The numbers of IPv4 addresses available to organisations are rapidly dwindling, as the number of devices connected to the Internet proliferates. The next standard, IPv6, is being experimented with by organisations and telco around Australia and the globe, although few have started pushing the change out to customers as yet. In Australia, companies such as iiNet and Internode have IPv6 migration plans under way, although other large telcos such as Optus haven’t yet revealed their approach to the issue.

In a post on the blog of the Australian Government Information Management Office today, the organisation’s acting director of architecture and emerging technologies, Brian Catto, published details of a presentation he and colleague assistant director John Hillier had given to the Australian IPv6 Summit in Melbourne. The Federal Government, Catto wrote, was progressing on its strategy of supporting IPv6 in line with a plan put together in July 2009 (PDF) for the initiative.
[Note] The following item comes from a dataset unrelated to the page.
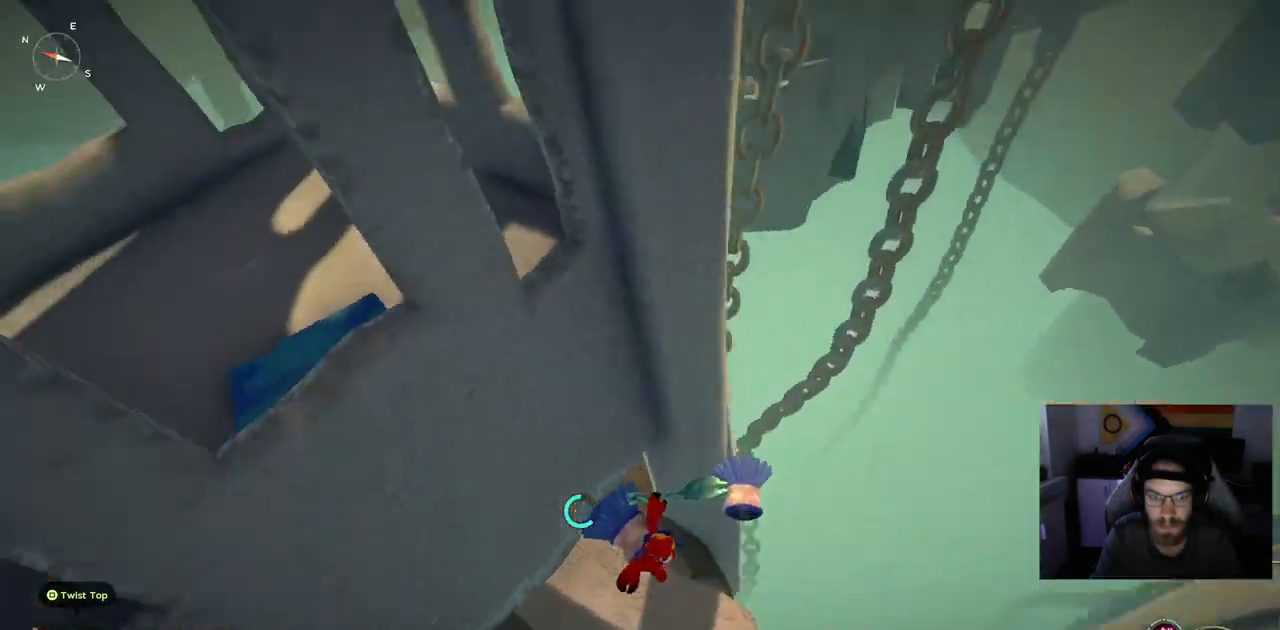
{"buttons": [], "left_stick": "up", "right_stick": "left", "events": [[133, "left_stick", "up"]]}
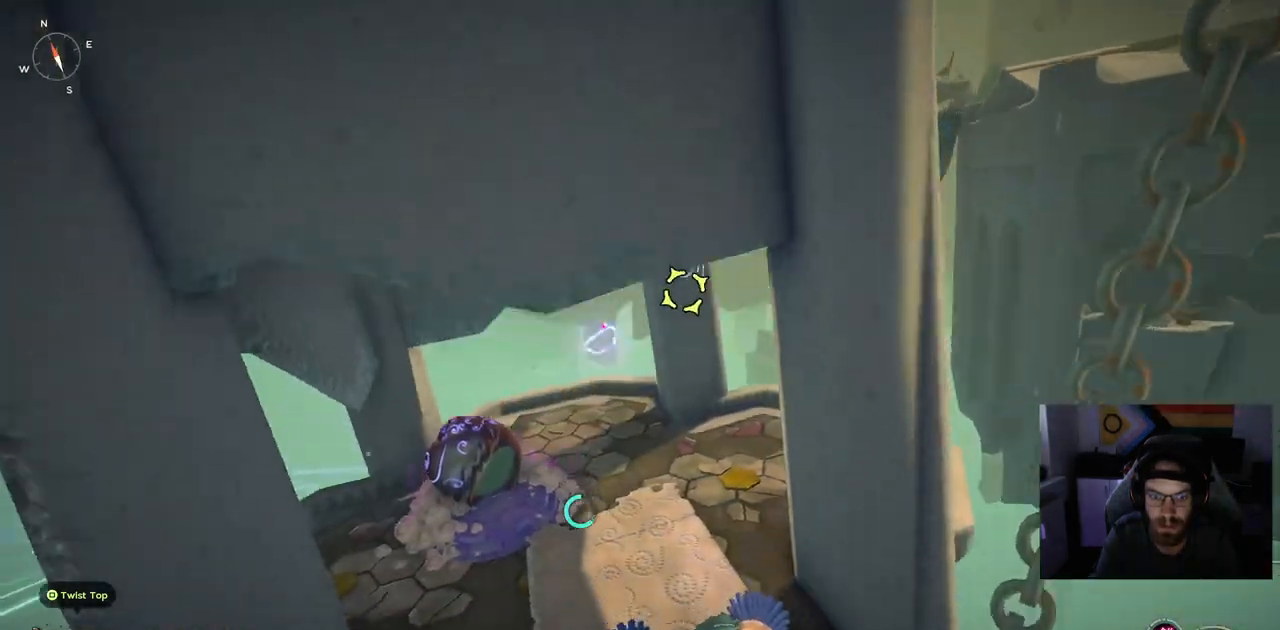
{"buttons": [], "left_stick": "up", "right_stick": "left", "events": []}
The plan calls for government agencies to go through a series of steps in preparation for complete adoption of IPv6 — starting with reviewing procurement policies and conducting stocktakes of both equipment and applications, and ranging through to progressively installing IPv6-capable equipment and upgrading existing equipment. Training is also a focus.

In the document, Federal Government chief information officer Ann Steward wrote that the depletion of the IPv4 address space had at that stage been predicted to occur at the end of 2011. “In the next three to five years, industry expects that equipment and services based on the IPv6 standard will become dominant,” Steward wrote, noting, however, that the Government would also be required to sustain quite a degree of IPv4 traffic at least over the next decade.

In the presentation given by Catto and Hillier, the pair noted that the majority of Federal Government agencies were carrying out the IPv6 strategy — including the major departments of Defence, Human Services, Finance and Deregulation and Broadband, Communications and the Digital Economy.

The Government was currently in the ‘transition’ phase of its migration to IPv6, the pair noted, with hardware being upgraded, IPv6 address space being reserved, operating systems and applications being made ready for the change and Internet gateways being upgraded.

Starting from 2012, the Government will move into the ‘implementation’ phase, where IPv6 will be enabled across the public sector. “Agencies continue to make good progress towards the final milestone of December 2012,” wrote Catto.

It is unclear at this point how many of Australia’s other major organisations — in the public, private and non-profit sectors — are progressing towards IPv6 with any haste. Migrations are widespread in the telecommunications sector, which also needs to ensure its customers can continue to receive services, but few other organisations have detailed their IPv6 plans.

The IPv6 Summit in Melbourne was dominated by presenters from vendors such as Cisco, F5 Networks and HP as well as telcos, with few customer presentations. The presentation by ISP iiNet was entitled “Our Journey to IPv6, and Why We’re Not In a Rush”. Its summary states: “iiNet has been rolling out IPv6 capability through its national network during 2011 and has made significant progress. However the project and rollout is at our own pace and this talk will be about why we aren’t rushing to transition to IPv6, and why we will be ready 6 months before we need to be.”

opinion/analysis
Opinions differ widely about how serious the IPv4 exhaustion problem is, but I’m not currently seeing a lot of activity by major Australian organisations in the area. Will there come a point where major problems start to be experienced? I’m not sure.

Image credit: Shannon Pifko, royalty free

2 COMMENTS

  1. What I’m seeing with IPv6 dual stacking in the enterprise is much of the enterprise networking equipment is just not 100% ready. It only takes a minor feature not to work and you may as well not even use IPv6 (eg firewall failover doesn’t work if you have IPv6 enabled). For all Cisco’s hype about supporting IPv6 – it’s mostly limited to support in the carrier space – their security, enterprise, application space is very much behind…

    • Interesting. I wouldn’t mind speaking to some of the networking hardware guys about this. I’m not surprised … but surely this stuff should be ready by now.